Stored items:
○ ○ ○ ○ ○ ○ ○

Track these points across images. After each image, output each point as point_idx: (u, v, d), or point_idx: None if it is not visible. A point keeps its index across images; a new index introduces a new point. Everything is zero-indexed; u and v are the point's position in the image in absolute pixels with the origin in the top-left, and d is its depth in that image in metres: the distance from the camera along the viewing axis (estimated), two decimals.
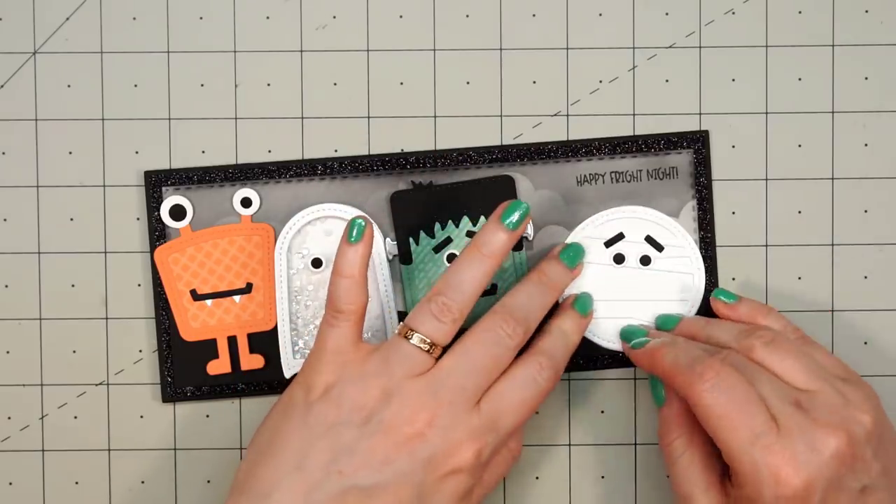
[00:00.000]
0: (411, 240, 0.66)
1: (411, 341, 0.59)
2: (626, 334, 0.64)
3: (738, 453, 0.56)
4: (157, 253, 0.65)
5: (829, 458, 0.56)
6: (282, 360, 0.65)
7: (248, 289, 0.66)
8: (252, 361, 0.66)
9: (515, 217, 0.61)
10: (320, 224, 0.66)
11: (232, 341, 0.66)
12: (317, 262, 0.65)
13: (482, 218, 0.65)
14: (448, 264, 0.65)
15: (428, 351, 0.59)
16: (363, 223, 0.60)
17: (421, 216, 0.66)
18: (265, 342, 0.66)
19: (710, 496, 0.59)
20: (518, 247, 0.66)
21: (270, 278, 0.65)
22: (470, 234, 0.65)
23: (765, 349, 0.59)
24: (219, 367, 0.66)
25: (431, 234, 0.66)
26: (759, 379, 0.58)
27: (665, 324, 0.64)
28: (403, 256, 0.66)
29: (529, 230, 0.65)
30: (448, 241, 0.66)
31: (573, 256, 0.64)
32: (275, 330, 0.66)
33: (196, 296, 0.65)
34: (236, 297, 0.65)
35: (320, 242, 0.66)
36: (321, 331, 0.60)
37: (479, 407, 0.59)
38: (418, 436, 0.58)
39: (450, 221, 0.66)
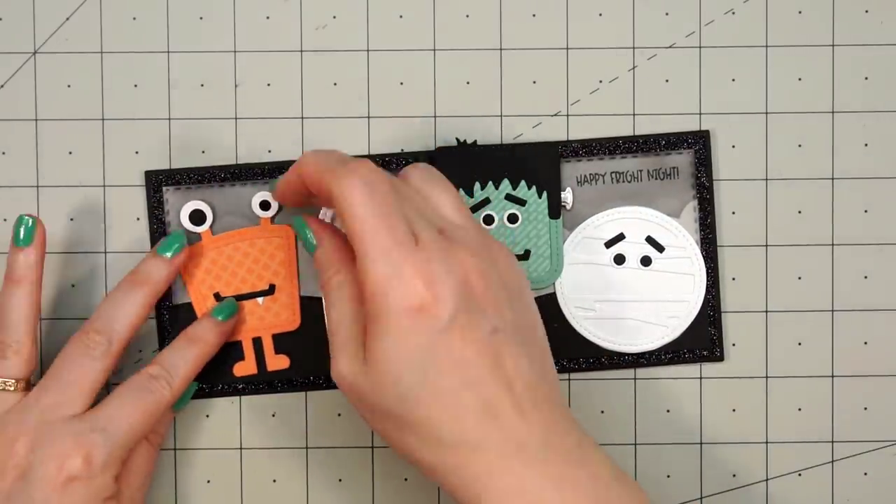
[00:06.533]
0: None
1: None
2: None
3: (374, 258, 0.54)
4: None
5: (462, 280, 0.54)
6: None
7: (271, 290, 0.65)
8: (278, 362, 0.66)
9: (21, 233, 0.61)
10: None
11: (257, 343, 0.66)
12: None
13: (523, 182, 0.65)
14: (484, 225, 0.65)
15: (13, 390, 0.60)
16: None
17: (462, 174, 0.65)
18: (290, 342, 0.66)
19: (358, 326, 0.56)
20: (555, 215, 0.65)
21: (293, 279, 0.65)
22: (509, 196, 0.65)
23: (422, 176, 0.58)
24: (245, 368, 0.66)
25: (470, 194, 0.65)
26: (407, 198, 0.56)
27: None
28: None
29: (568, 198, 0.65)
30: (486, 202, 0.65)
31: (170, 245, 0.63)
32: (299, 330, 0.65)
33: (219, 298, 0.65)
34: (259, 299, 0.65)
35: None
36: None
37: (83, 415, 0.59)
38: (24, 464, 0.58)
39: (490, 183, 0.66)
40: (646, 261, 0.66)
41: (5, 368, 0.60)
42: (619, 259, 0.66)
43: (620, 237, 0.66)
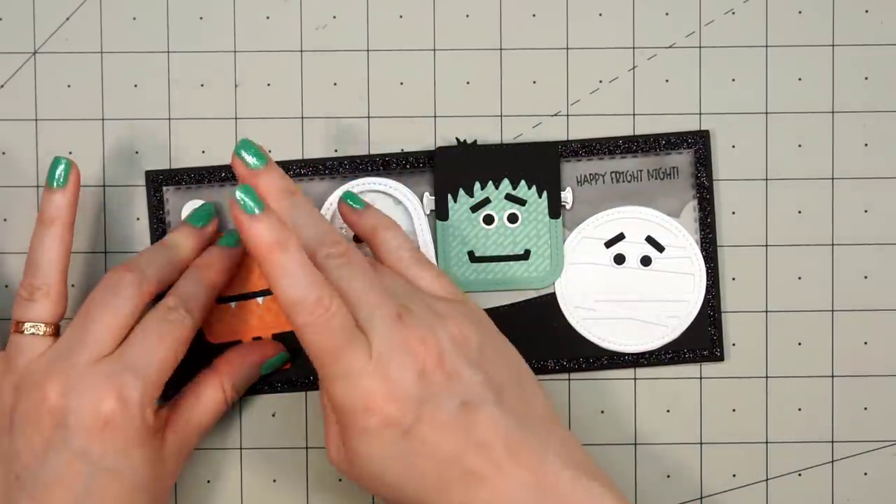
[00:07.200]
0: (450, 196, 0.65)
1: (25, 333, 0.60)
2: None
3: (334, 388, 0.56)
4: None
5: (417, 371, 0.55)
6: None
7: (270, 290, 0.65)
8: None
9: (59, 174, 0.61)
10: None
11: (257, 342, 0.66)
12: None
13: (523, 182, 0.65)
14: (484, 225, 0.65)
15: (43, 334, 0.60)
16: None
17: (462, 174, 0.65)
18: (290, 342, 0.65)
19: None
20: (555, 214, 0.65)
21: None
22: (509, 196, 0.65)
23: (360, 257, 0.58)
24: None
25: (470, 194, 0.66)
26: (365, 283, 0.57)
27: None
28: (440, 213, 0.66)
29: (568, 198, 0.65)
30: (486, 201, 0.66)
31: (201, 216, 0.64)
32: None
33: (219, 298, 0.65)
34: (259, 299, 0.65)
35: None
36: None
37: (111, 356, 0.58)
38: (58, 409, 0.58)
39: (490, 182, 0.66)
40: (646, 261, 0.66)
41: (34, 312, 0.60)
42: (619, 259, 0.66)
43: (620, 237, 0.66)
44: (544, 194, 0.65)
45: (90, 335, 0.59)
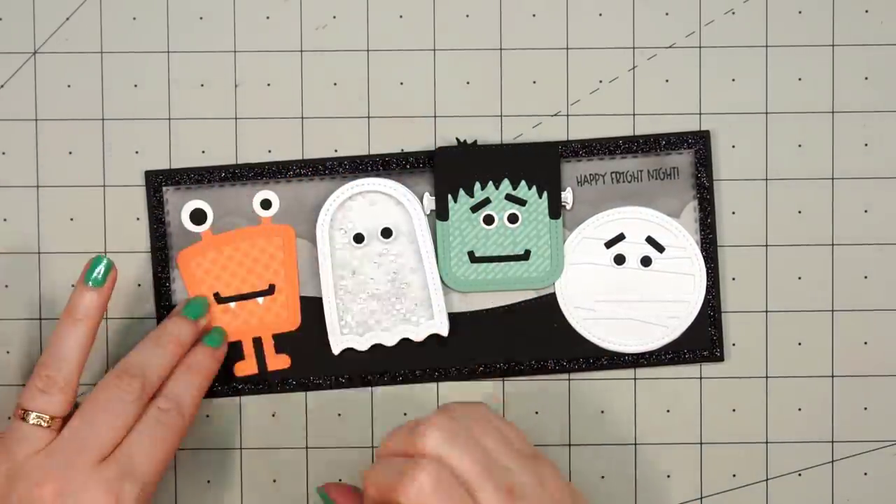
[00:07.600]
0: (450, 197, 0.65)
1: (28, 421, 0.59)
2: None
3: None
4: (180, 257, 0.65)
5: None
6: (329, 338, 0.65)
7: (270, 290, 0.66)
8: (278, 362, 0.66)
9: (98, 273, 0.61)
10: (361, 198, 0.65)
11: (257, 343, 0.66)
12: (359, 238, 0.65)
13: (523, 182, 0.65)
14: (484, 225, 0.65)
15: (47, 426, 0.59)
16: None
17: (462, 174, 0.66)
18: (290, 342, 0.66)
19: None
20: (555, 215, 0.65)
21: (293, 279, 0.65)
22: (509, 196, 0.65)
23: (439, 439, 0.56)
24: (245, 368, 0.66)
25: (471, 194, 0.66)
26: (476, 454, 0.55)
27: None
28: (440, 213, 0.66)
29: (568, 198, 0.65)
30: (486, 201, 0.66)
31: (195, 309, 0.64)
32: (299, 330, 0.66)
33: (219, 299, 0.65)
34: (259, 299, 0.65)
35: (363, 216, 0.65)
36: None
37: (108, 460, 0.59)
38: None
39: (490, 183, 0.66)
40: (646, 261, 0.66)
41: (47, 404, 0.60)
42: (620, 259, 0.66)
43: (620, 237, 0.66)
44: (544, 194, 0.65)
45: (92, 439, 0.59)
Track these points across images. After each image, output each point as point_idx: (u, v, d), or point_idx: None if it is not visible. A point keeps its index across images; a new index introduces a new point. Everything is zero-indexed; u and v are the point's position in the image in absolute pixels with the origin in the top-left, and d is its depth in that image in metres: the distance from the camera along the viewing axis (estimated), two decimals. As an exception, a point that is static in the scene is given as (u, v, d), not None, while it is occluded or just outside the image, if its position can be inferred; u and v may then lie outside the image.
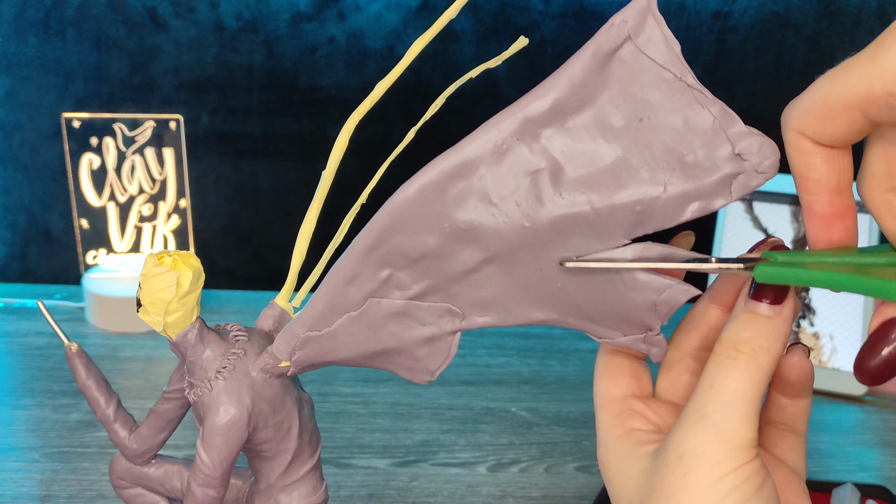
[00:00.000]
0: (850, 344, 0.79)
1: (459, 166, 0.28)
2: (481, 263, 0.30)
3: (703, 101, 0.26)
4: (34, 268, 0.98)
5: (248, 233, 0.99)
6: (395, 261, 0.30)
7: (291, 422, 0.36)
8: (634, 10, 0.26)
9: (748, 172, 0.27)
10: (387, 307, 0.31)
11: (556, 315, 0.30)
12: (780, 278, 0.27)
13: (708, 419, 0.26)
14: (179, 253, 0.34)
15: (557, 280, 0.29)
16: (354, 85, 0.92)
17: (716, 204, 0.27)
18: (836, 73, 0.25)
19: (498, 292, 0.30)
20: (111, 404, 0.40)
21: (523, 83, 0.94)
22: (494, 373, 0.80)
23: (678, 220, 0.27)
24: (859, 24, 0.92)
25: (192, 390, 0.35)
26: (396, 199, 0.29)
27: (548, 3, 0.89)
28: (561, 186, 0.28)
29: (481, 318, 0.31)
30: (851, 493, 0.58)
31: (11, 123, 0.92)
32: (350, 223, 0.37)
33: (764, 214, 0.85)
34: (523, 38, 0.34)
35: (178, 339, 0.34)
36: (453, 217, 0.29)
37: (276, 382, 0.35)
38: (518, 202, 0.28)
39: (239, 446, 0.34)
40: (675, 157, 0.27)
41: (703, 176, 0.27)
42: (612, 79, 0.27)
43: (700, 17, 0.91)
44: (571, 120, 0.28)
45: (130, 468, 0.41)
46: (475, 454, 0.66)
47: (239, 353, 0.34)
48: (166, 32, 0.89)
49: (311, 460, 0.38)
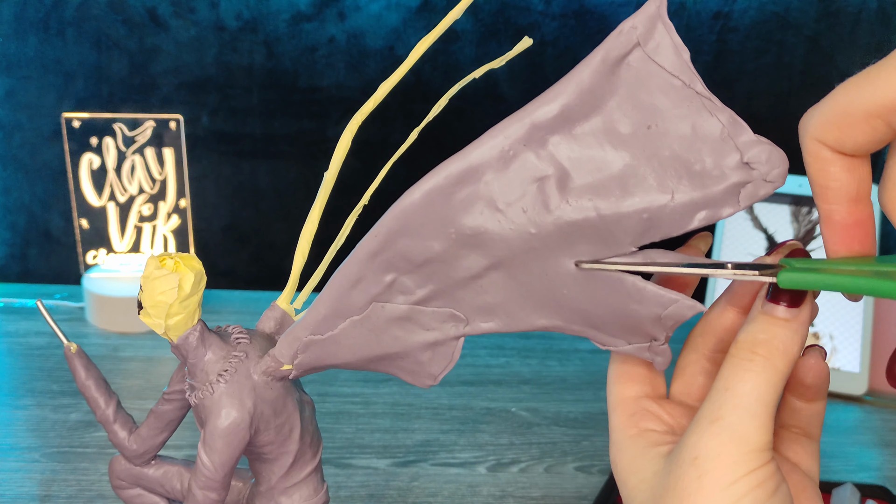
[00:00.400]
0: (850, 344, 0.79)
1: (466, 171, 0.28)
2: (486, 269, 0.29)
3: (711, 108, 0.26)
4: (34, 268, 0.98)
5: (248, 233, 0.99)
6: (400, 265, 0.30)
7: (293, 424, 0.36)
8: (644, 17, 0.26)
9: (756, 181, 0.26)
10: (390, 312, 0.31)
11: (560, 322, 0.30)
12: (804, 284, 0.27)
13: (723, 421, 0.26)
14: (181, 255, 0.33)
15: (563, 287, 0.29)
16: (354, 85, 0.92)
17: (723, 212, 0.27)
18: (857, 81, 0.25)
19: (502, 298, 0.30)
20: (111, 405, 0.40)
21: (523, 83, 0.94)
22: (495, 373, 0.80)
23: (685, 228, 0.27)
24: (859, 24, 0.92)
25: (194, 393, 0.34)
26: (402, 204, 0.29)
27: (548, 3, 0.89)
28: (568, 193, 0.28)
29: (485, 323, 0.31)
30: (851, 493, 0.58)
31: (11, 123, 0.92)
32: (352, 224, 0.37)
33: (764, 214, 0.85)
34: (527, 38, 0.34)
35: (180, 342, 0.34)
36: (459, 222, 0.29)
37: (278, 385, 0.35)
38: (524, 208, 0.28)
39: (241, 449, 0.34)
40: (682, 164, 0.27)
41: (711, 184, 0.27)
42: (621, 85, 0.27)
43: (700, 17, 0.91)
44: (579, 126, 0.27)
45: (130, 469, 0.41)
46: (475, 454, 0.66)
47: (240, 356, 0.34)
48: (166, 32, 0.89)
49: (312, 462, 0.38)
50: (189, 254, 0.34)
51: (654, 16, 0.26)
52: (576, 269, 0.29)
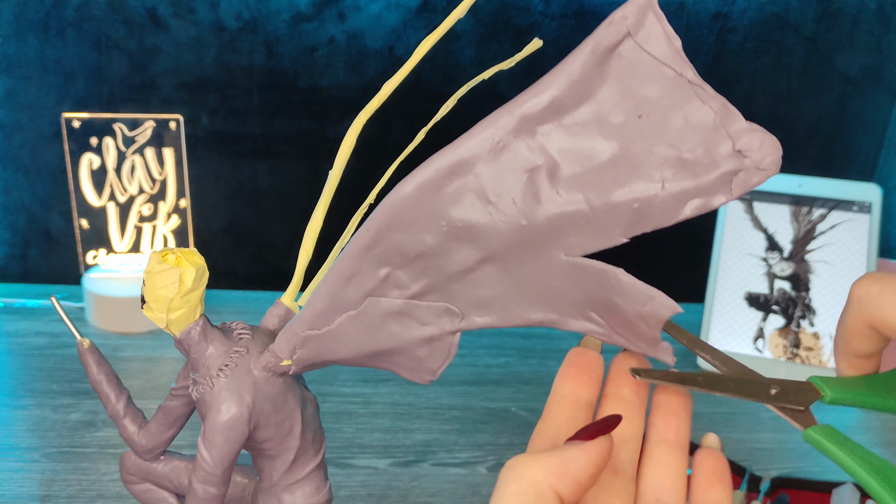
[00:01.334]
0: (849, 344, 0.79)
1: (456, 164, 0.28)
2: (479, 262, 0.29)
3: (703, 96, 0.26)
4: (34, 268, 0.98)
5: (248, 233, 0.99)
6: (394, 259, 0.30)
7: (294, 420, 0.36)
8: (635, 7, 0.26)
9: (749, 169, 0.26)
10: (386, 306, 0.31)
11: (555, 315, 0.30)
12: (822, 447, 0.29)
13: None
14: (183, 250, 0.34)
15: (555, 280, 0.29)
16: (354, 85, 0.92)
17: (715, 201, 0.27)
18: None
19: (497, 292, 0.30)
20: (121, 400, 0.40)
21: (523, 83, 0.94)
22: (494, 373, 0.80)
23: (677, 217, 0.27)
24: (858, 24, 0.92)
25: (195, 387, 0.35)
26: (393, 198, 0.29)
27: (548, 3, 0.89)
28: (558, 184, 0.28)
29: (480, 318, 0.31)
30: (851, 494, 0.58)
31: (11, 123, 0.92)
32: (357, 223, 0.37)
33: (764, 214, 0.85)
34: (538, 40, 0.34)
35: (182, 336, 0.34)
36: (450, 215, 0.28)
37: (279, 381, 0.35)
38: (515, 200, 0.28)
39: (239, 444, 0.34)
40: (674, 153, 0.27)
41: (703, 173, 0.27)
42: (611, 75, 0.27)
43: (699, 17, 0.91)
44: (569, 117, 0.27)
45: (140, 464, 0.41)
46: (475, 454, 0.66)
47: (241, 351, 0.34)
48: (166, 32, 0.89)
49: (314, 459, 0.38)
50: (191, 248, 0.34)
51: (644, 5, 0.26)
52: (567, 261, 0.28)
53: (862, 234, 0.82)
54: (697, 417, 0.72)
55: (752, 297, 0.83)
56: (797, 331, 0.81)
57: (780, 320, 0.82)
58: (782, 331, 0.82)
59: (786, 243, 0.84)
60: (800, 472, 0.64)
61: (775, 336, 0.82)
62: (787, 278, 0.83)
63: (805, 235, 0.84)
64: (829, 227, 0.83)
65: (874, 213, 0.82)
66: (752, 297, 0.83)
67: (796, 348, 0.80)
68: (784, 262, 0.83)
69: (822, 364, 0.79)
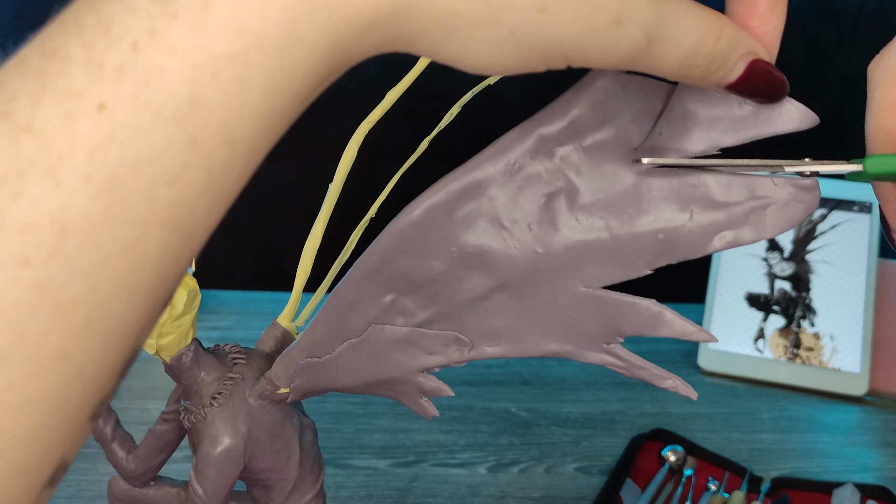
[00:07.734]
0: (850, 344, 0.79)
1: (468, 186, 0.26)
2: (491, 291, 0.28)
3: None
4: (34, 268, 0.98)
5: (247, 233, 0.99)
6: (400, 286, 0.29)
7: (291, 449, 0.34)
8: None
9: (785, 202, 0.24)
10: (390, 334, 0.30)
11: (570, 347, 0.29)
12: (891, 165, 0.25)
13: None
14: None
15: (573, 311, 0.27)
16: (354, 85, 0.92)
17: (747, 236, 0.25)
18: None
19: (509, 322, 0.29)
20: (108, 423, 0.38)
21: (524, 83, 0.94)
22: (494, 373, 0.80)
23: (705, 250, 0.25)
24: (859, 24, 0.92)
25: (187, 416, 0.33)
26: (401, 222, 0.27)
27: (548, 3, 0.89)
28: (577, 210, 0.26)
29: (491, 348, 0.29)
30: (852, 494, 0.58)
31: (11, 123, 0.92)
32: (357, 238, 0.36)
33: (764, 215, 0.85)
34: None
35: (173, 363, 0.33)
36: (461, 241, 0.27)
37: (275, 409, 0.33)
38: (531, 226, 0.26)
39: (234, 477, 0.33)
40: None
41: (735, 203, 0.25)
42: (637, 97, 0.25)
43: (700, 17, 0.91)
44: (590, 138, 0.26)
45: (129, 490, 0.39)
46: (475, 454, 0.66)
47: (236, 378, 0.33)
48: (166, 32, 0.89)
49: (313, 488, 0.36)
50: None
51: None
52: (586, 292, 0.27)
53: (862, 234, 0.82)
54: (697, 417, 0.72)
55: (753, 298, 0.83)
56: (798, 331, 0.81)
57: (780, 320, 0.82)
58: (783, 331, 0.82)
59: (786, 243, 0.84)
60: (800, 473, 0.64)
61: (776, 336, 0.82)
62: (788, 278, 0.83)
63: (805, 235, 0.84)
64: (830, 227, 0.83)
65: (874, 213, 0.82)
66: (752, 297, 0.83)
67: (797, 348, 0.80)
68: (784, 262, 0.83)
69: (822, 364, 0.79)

○ ○ ○ ○ ○ ○ ○

What the task asks
Where a line in the entries holds the word "introduces", copy that line.

Exercise solution
Track these points across images. After each image, output each point as point_idx: (u, v, d), or point_idx: None if it is not visible. A point keeps its index across images; a new index introduces a new point. Everything is zero-indexed; u and v are the point's position in the image in absolute pixels with the origin in the top-left, and d is its depth in that image in metres: the distance from the camera along the viewing axis (estimated), two decimals.
Track these points across images. After each image, output each point as point_idx: (u, v, d), or point_idx: None if it is not visible. A point keeps its index across images; a new index introduces a new point. Everything is zero-indexed; u and v are the point's position in the image in absolute pixels with the origin in the top-left, and d is its depth in that image in metres: the distance from the camera along the viewing axis (estimated), two decimals. As an exception, a point that is static in the scene is given as (u, v, d), not None, while it is occluded or just outside the image, if its position can be inferred; u and v may then lie outside the image.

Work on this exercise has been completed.